The DHT22 Family sensors are low cost sensors that are very practical for quick prototyping or small project ideas. In this article we'll learn about the sensors, compare between them and finally write code to receive temperature and humidity input in real time.

Only DHT11 included with the kit

DHT11 and DHT22 are very similar and the kit only includes DH11 sensor, the article compare the sensors as well as shows how to write code that will work on both of them, keep in mind there is only one DHT11 sensor included with the kit.

Type of sensors

There are 2 main sensors in the DHTxx Family - The DHT11 and the DHT22. AM2302 is considered to be DHT22 with extension wires instead of direct pins.

DHT11

DHT11 Temperature & Humidity Sensor features a temperature & humidity sensor complex with a calibrated digital signal output.

By using the exclusive digital-signal-acquisition technique and temperature & humidity sensing technology, it ensures high reliability and excellent long-term stability. This sensor includes a resistive-type humidity measurement component and an NTC temperature measurement component, and connects to a high performance 8-bit microcontroller, offering excellent quality, fast response, anti-interference ability and cost-effectiveness

The complete data sheet for DHT11 can be found here: Mouser.com DHT11 datasheet

DHT22 / AM2302

DHT22 (as well as AM2302) output calibrated digital signal. It applys exclusive digital-signal-collecting-technique and humidity sensing technology, assuring its reliability and stability. Its sensing elements is connected with 8-bit single-chip computer.

The DHT22 and AM2302 are basically the same sensor except the AM2302 have external wire that you can solder to the board as extension instead of soldering the sensor directly.

The complete data sheet for DHT22 and AM2302 can be found here: adafruit.com DHT22/AM2302 datasheet

Features

The DHT11 and DHT22 features have small differences, which one is better? depends on the application. let's take a look at each sensor features so we'll know which one to apply to which project.

DHT11

Each DHT11 sensor is calibrated in a special laboratory that is extremely accurate on humidity calibration.

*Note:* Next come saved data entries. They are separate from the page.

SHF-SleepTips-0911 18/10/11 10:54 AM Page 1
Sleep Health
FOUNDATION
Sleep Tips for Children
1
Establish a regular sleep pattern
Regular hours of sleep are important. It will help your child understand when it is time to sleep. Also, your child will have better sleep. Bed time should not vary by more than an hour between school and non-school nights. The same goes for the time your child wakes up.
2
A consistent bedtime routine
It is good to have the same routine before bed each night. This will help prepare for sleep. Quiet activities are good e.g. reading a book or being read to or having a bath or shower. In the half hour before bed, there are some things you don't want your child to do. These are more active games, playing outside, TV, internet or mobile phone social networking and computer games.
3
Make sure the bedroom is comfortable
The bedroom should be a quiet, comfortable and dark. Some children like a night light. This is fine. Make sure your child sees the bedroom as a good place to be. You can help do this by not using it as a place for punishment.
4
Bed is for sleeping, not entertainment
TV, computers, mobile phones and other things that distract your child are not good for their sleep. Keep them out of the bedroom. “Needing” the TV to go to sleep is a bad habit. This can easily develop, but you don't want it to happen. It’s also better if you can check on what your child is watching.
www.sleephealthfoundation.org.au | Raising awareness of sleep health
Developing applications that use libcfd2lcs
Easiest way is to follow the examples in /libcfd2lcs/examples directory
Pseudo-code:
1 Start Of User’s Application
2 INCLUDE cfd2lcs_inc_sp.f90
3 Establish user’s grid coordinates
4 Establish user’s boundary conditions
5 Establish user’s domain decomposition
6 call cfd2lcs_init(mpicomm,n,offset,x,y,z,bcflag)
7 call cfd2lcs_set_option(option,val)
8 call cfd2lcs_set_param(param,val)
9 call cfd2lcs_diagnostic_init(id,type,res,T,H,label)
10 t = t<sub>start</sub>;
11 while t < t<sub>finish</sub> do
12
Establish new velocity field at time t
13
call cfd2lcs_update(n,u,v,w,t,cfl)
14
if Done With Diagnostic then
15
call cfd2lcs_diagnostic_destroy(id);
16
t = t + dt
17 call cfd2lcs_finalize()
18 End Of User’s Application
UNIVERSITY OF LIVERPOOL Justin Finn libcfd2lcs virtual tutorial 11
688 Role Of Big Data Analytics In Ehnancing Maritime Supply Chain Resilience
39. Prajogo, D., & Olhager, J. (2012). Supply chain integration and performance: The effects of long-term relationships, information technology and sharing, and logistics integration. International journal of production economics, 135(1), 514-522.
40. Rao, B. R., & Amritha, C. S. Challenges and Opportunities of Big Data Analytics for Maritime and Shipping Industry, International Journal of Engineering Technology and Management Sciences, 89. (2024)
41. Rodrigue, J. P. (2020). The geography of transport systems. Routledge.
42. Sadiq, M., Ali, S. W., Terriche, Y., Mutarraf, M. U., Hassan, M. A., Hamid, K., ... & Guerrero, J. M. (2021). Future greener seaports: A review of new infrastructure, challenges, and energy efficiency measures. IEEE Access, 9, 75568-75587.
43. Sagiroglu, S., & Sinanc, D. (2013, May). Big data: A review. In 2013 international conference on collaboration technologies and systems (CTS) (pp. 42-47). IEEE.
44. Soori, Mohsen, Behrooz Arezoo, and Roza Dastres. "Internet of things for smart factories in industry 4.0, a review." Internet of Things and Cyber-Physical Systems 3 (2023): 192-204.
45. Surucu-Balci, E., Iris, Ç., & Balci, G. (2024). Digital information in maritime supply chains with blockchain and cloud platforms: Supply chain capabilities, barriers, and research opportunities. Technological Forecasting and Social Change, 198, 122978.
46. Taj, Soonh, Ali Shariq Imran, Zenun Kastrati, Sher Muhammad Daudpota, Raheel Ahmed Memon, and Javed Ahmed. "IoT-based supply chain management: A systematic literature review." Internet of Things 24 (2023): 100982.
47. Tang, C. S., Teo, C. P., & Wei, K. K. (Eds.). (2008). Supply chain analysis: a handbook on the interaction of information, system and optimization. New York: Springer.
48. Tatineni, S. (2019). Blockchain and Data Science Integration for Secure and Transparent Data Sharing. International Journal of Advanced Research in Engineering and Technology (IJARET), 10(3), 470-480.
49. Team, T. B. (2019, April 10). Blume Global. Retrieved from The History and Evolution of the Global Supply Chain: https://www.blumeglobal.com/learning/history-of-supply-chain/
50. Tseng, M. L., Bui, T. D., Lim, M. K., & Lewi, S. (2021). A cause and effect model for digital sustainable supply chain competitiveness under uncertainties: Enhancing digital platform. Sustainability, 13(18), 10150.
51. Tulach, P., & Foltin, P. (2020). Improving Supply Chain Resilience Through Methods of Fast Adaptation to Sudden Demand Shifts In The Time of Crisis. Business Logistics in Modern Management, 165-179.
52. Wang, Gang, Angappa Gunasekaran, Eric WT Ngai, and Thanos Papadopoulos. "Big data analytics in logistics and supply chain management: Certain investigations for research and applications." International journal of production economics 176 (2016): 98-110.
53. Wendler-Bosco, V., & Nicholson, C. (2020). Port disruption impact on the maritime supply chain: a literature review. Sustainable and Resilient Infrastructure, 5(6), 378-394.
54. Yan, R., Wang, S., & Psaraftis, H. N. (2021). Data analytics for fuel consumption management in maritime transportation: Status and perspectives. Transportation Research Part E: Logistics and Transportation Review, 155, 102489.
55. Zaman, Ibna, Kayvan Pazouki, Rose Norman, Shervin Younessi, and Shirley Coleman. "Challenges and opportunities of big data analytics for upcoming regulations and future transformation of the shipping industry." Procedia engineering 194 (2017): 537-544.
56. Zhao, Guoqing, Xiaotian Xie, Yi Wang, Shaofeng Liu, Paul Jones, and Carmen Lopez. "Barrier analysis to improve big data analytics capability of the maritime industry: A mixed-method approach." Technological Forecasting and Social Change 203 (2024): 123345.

The calibration coefficients are stored in the program OTP memory, which is used by the sensor’s internal signal detecting process. The single-wire serial interface makes system integration quick and easy. Its small size, low power consumption, and up-to-20 meter signal transmission making it the best choice for various applications, including those most demanding ones. The component is a 4-pin single row pin package.

  • Ultra low cost
  • 3 to 5V power and I/O
  • 2.5mA max current use during conversion (while requesting data)
  • Good for 20-80% humidity readings with 5% accuracy
  • Good for 0-50°C temperature readings ±2°C accuracy
  • No more than 1 Hz sampling rate (once every second)
  • Body size 15.5mm x 12mm x 5.5mm
  • 4 pins with 0.1" spacing

DHT22 / AM2302

Every sensor of this model is temperature compensated and calibrated in accurate calibration chamber and the calibration-coefficient is saved in type of program in OTP memory, when the sensor is detecting, it will cite coefficient from memory.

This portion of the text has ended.